:: Text block ::
Tony Haynes’s name will always be associated with Grand Union. As the composer, director and driving force behind the music, the presentation and organisation, he touched and often transformed the lives of countless people – musicians, administrators, audiences alike.

There are many facets to Grand Union including small bands, street bands, youth band (GUYO), workshops, and large scale projects integrating groups both amateur and professional into stage shows.

The public face of Grand Union is the Orchestra which performed regularly at the Hackney Empire and other major venues, presenting ambitious and complex meetings between a jazz big band and musicians from many different cultures.

Grand Union’s long term bass player, Andres Lafone: ‘Thank you Tony, thanks to you I played music from Bangladesh, India, China, Romania, Turkey, Ghana, Nigeria, South Africa, Mozambique, Senegal, not to mention music from my own Hispanic world, Brasil, English folk, the list is endless..scintillating charts that induced a cold sweat. What an education! Praise the Grand Union Orchestra’.

The following is from the sleeve notes to Around the World in 80 minutes and gives a fair insight into the methods of Grand Union:

‘But this CD is also a melting pot of melting pots: whether based in London, Lisbon or Melbourne, each of the different combinations of musicians reflects the cosmopolitan nature of the local scene….we make no pretence at purity of style: the ‘authenticity’ of this music lies in the creative personality of the individual musicians’.

Tony formed Redbrass in 1975. Tony had been musical director with various theatre companies, including Nottingham Playhouse, Liverpool Everyman, a founder member of Belt and Braces and had written scores for plays by Adrian Mitchell and John Arden. This was around the time when Mike Westbrook’s Brass Band was developing from street band to concert band and jazz was being integrated into independent theatre. I think Tony’s experience in funded theatre set him on a different path from other jazz musicians of the time. His ambition was to have a regular band which could travel the country playing at all sorts of venues which wouldn’t have been possible for an unfunded band. He set out to have a touring grant and administrative help and succeeded – in a modest way. We had a coach, which was always breaking down. After I woke up on an all-night journey and realised the frost was on the inside of the window I was happy when we reverted to hired Transit vans.

Redbrass got its name from Tony’s Yamaha trombone. It was a ten piece band with two saxes – Pete Hurt and me – and Paul Nieman on trombone. Later on Dick Pearce and Marc Charig played in the band. It also featured three singers, including Josefina Cupido, with contrasting voices and styles of singing, and the music incorporated jazz-rock fusion, jazz ballads and folk influences. For a while Heather Jones, who was Redbrass’s Linda Ronstadt, took on the roles of all three singers.

Tony’s grounding in independently minded, Arts Council-funded theatre was central to the creation of Redbrass He was determined that the songs would have a clear political theme, and that the band would be funded so that it could play outside the jazz circuit and receive wider recognition.

Over four years Redbrass played 200 gigs, including Millom, where the audience were expecting to hear a brass band, Wall’s End, where the audience of three men and a dog included two journalists who reviewed the performance, and Aberdeen, where Annie (at that time Anne, flute, piano and voice) Lennox’s lovely grandmother came to the gig. In Cumbernauld we played a puzzling performance in a community centre while Jean Muir dresses were modelled to our political jazz rock backing. This turned out to be excellent for record sales, since no one could afford the dresses.

:: Tasks to carry out ::
[A] For the piece about Tony Haynes, decide whether each statement agrees with it: (i) Redbrass took its name from Tony's trombone; (ii) Redbrass was a twelve-piece band; (iii) the Grand Union Orchestra performed regularly at the Hackney Empire. Answer yes or no for each and quote the words from the piece that settle it.
[B] Carry on the piece about Tony Haynes from the point where it stops.
The records play no part in this work.

:: Data for review ::
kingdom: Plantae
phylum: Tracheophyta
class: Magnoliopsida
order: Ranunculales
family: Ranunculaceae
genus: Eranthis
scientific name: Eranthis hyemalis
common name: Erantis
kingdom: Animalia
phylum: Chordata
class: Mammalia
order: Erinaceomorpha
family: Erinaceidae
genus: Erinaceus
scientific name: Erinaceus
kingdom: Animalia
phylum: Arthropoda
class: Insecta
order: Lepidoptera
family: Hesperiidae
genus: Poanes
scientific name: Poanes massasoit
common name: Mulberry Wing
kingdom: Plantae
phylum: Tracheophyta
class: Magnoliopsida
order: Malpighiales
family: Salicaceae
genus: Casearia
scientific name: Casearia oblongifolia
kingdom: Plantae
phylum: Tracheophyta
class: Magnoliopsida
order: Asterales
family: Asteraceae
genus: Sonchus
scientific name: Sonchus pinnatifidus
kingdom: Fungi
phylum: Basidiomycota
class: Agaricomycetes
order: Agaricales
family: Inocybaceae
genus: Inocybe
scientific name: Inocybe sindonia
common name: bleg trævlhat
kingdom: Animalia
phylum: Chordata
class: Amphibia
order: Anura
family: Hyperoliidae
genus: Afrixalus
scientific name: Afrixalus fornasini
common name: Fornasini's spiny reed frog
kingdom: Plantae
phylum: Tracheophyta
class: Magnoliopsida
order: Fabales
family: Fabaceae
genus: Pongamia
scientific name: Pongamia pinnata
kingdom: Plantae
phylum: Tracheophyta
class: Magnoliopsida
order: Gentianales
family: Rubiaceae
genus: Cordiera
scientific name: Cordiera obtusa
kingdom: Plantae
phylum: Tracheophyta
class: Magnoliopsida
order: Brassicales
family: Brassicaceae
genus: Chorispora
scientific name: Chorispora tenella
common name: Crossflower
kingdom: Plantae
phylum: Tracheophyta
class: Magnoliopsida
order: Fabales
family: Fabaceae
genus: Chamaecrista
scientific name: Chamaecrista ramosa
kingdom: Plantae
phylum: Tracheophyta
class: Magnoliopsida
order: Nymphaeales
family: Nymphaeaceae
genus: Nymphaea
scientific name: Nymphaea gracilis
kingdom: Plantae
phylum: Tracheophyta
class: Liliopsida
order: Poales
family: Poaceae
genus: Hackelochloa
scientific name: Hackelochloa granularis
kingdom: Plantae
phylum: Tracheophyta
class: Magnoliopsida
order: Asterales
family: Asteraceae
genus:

:: Responses ::
[A]
(i) Yes: "Redbrass got its name from Tony’s Yamaha trombone."
(ii) No: "It was a ten piece band"
(iii) Yes: "the Orchestra which performed regularly at the Hackney Empire"

[B]
Tony sometimes had a wicked sense of humour. Once he demanded that the brass section prove its grasp of the backing harmonies to Mouth of the Tyne by singing them, while the rest of the band fell about laughing. There is a cassette somewhere……

After Redbrass disbanded in 1979 there was a hiatus in which Tony returned to the theatre, and discovered two multi-instrumentalists, Gerry Hunt and the late Keith Morris, who were central to the development of his music and the new band, Grand Union Orchestra, which became his life’s work. Gerry Hunt, Louise Elliott and Ros Davies have been with Grand Union from the beginning and are the multi-talented constants around whom Tony piloted his curious and enduring musical space craft. Here’s Kevin Robinson’s take on a similar theme: ‘I always harboured the thought that he was the keeper of his own unique universe, glimpses of which we were only privy to on a need to know basis… he always saw the bigger picture… which became obvious only at the end of the always soul enriching performances’

Grand Union’s started from the basis of a jazz big band while giving space to performers from other cultures. At first this was mainly through the addition of South American musicians, particularly Chilean singer, writer and instrumentalist Vladimir Vega, who came to the UK as a political exile. Subsequent bands developed contacts with musicians and musical cultures from Portugal, Turkey, South Asia, China, Australia, Africa and countries within those continents. As Tony began to take bands around the world these links broadened and strengthened.

As well as Louise Elliott on tenor sax and flute, Tony liked to feature particular instruments and soloists in settings which dramatised the themes of the show. He loved pitting two altos against two trumpets. He wrote with particular soloists in mind but, always aware of the precarious nature of the music business and the need for musicians to juggle various commitments, he was unfailingly generous in supporting our need to work elsewhere, and consequently had a roster of soloists to call on, including Claude Deppa, Byron Wallen, Shanti Paul Jayasinha, Kevin Robinson, Tony Kofi, Jason Yarde and me.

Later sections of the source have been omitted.